El abogado del Departamento de Defensa de Estados Unidos, Steve Epstein, tuvo que informar en varios departamentos del Gobierno lo que estaba autorizado o no a hacer un empleado. En vez de enumerar largas listas de reglas y normativas, creó un catálogo de meteduras de pata muy divertido basado en casos reales. Alojando historias en la mente de los empleados (que además no resultaban pesadas de leer), estos cumplieron más eficazmente la normativa. No se trataba de enseñarles las normas, sino de contarles un cuento divertido.

La opinión pública no vale una mierda (y por eso deberíamos engañarte)

Tecnología y democracia

Así como es muy difícil convencer de la verdad a una persona instruida, es relativamente fácil engañarla para que crea lo que nosotros queramos (sea la verdad o no).
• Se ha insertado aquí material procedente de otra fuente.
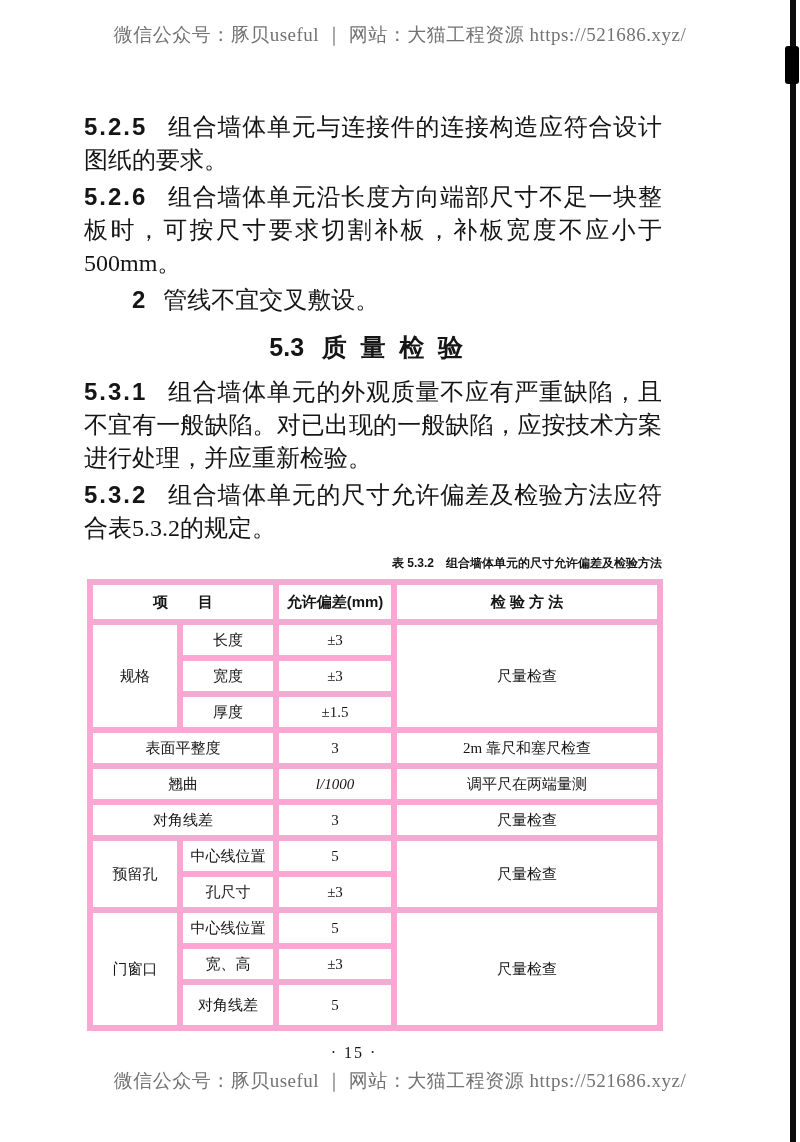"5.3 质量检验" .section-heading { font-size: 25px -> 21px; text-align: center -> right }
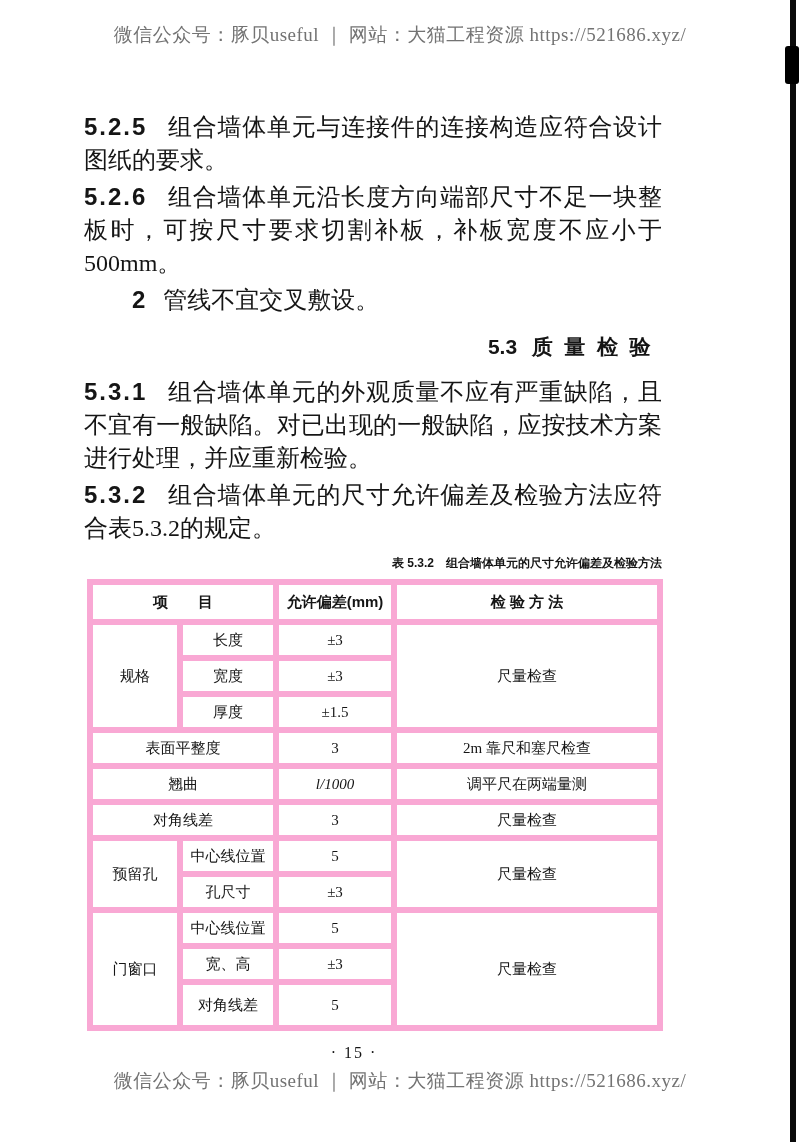"项 目" th, td { border: 6px solid #f9a8d4 -> 1px solid #f9a8d4 }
Ello ha propiciado que la tecnología de las comunicaciones incremente la desinformación. Los debates en las redes sociales solo son batallas entre extremos, y grupos ideológicamente tendenciosos han secuestrado el debate social.

Quienes usan esta tecnología para promover el negacionismo del Holocausto, el sida o el cambio climático, entre otras barbaridades, ganan la batalla a las exposiciones razonadas y científicas porque los primeros cuentan historias y los segundos cuentan la verdad, como explica Don Tapscott en su reciente libro La revolución blockchai n.

Es decir, que quizá debemos embaucar un poco a la opinión pública porque es la forma más eficaz de convencerla, pero también porque el enemigo ya lo está haciendo mucho mejor que nosotros y no debemos dejar que nos tomen ventaja. O dicho de otro modo: este artículo no será muy útil para nadie. La próxima vez subcontrato a alguien de Cuarto Milenio.